▶ [PROBLEMAS A RESOLVER]
1. Responde às perguntas seguintes com base no texto sobre a basílica paleocristã de Mértola:
(a) Em que ano começaram os trabalhos de Estácio da Veiga?
(b) Que designação latina recebe Andreas no seu epitáfio do século VI?
(c) Qual era o nome do ostiário que servia a igreja de Myrtilis?
2. Prossegue o texto sobre a basílica paleocristã de Mértola, começando logo após a última frase apresentada.

▶ [TEXTO DO DOCUMENTO]
▬▬▬▬▬▬▬▬▬▬

3.10.10

De arte Lusitana

Um dos "trunfos" da arte islâmica ― o arco em ferradura ― é muito anterior ao islão, conforme atestam os trabalhos iniciados em 1877 pelo introductor da archaiologia scientífica em Portugal, Estácio da Veiga, continuados por Leite de Vasconcelos e aprofundados cerca de cem anos depois do primeiro pela equipa de Cláudio Torres, que trouxeram ao público a memória da Basílica Paleocristã de Myrtilis (Mértola), construção composta por três naves e duas ábsides afrontadas, uma oriental e outra ocidental, em cuja fachada se teria aberto um pórtico, «provavelmente em duplo arco de ferradura ou arco ultrapassado, assente em colunas, de acordo com a sugestiva figuração de pórticos, esculpida em algumas lápides, e especialmente bem elaborada na do chantre Andreas, sendo assinalável o realismo algo naïf da arte deste período. (...)

Sem dúvida a função primacial [da vasta basílica myrtilense] foi a de lugar de doutrina e culto cristão, assistida por um corpo eclesial hierarquizado e bastante completo formado por presbíteros de que se conhecem os nomes de alguns; (Satírius, Romanus, Simplícius, Britto, Afranius), que presidiram à celebração de ofícios (a missa), administração dos sacramentos, formação dos catecúmenos etc, servida por uma pompa litúrgica especialmente rica no período visigótico. Queremos realçar aqui a função do canto que desempenhou um papel importante no convite à piedade e na criação de um clima emocional propício à exaltação do divino e ao fortalecimento da fé, nestas comunidades primitivas.

Sobre o exercício do canto na igreja myrtilense informa-nos o epitáfio (séc.VI) do já referido Andreas designado no texto "princeps cantorum", isto é o primeiro cantor [referência única em toda a península ibérica], e como era habitual deve ter presidido ao côro [local preferido para as inumações] e a uma "Schola" de cantores; e quem sabe se não exerceu a função de escola laica ministrando nesses tempos difíceis os rudimentos de leitura e escrita assumindo assim uma função social, como era habitual na alta Idade Média.

Além dos presbíteros e chantres, (cléricos de ordens maiores), a igreja de Myrtilis foi também servida pelos chamados menoristas. Entre estes conhecem-se o leitor Tyberius que faria a leitura das epístolas e um ostiário (porteiro) chamado Exupérius que teria por função a segurança e a limpeza da igreja.»

▬▬▬▬▬▬▬▬▬▬

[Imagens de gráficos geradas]
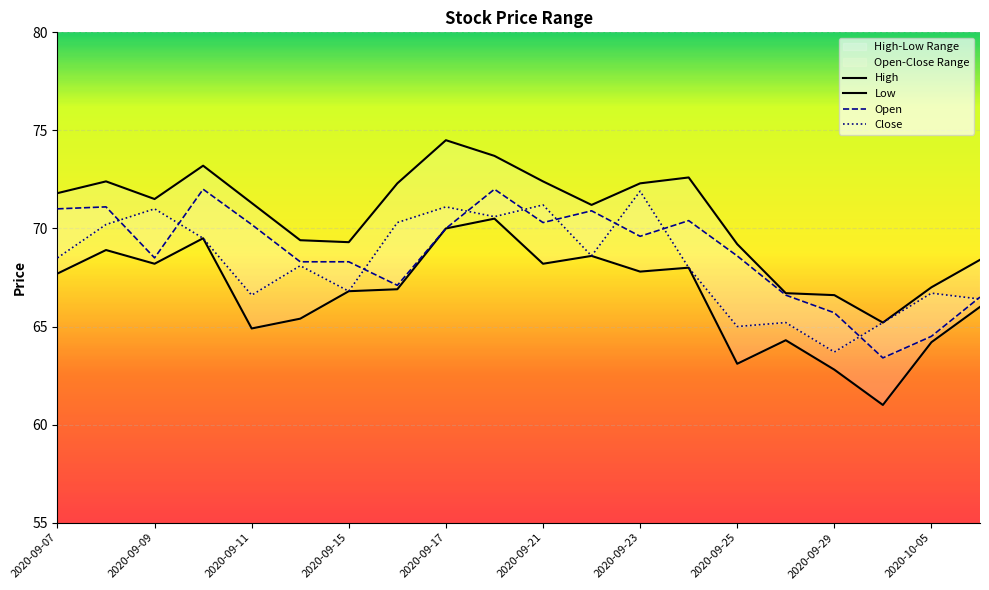

Which series has the largest total across all categories?

High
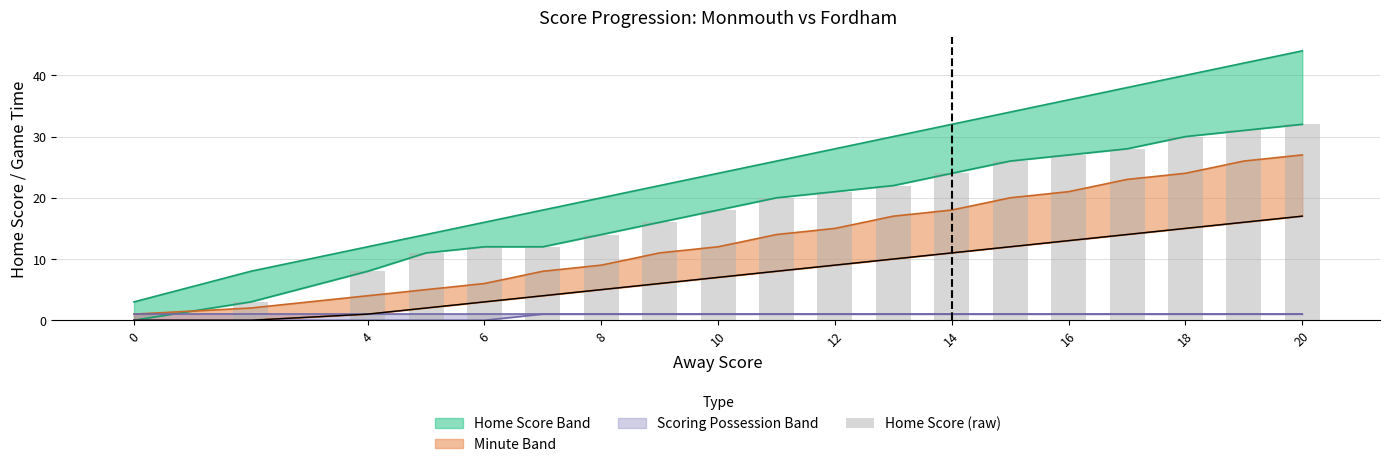

What is the value of the 4th bar from the left?

11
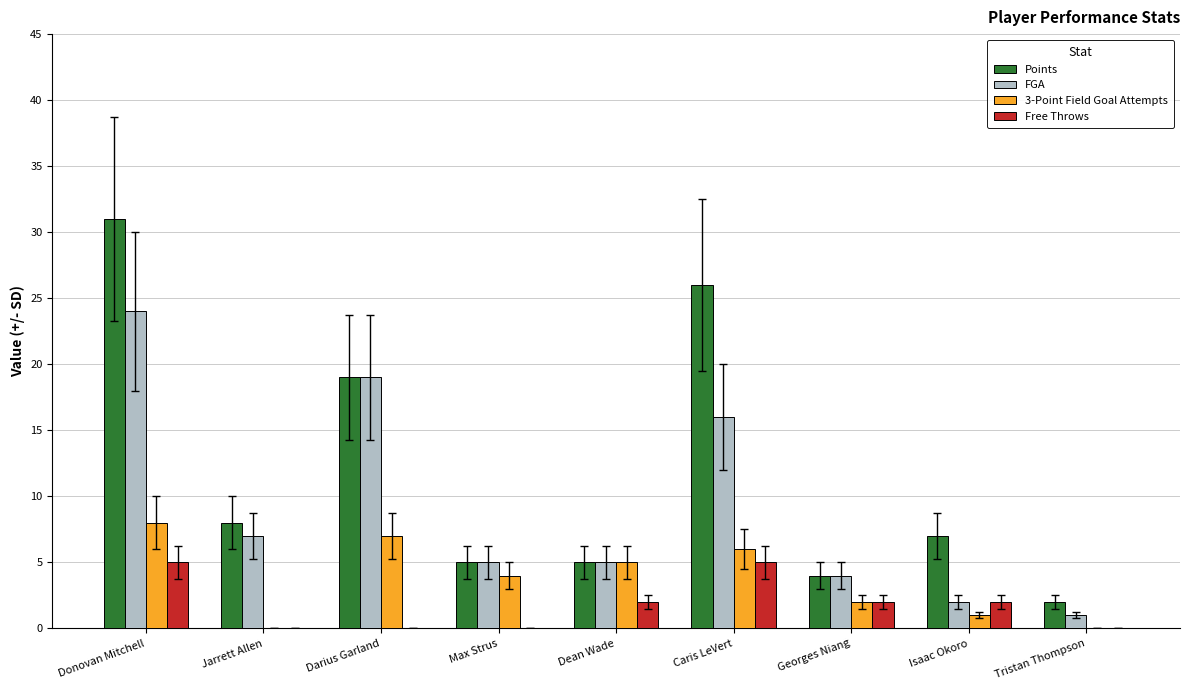

Count the number of data series in this chart.

4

▬▬▬▬▬▬▬▬▬▬

▶ [RESPOSTAS ESPERADAS]
1.
(a) Em 1877.
(b) "princeps cantorum", isto é, o primeiro cantor.
(c) Exupérius.

2.
A Basílica funerária de Myrtilis extra-muros tem ainda a oferecer aos seus visitantes a mais antiga lápide de um judeu na península ibérica, com um candelabro (menorah), a exemplificar a componente judaica latinizada da sociedade myrtilense, próxima à cristã, bem como algumas epígrafes gregas, aparentemente de falantes com representação eclesiástica própria, referindo Êutiques, por coincidência ou não o nome do proponente do monofisismo. Esta heresia cristã de tipo unitariano, segundo Cláudio Torres, teria predisposto Mértola, tal como outras urbes mediterrânicas onde majoravam o arianismo e o monotelismo, à penetração do islão nos séculos VII e VIII.

«Antes da sacralização do local, ocorrida em meados do século V, essa zona foi ocupada por uma necrópole de incineração, que deu lugar a um cemitério de inumação a partir de finais do século I.» Quanto à tipologia da basílica e suas sepulturas (com tesselas), é de salientar a influência do norte de África, Proconsular, com o qual a cidade teria fortes ligações comerciais através do rio Guadiana. A orientação dos túmulos paleocristãos, com a cabeça a poente e o corpo deitado de costas de forma a que este possa olhar o Sol nascente no dia do Juízo Final, difere da dos islâmicos, com o lado direito virado a Meca.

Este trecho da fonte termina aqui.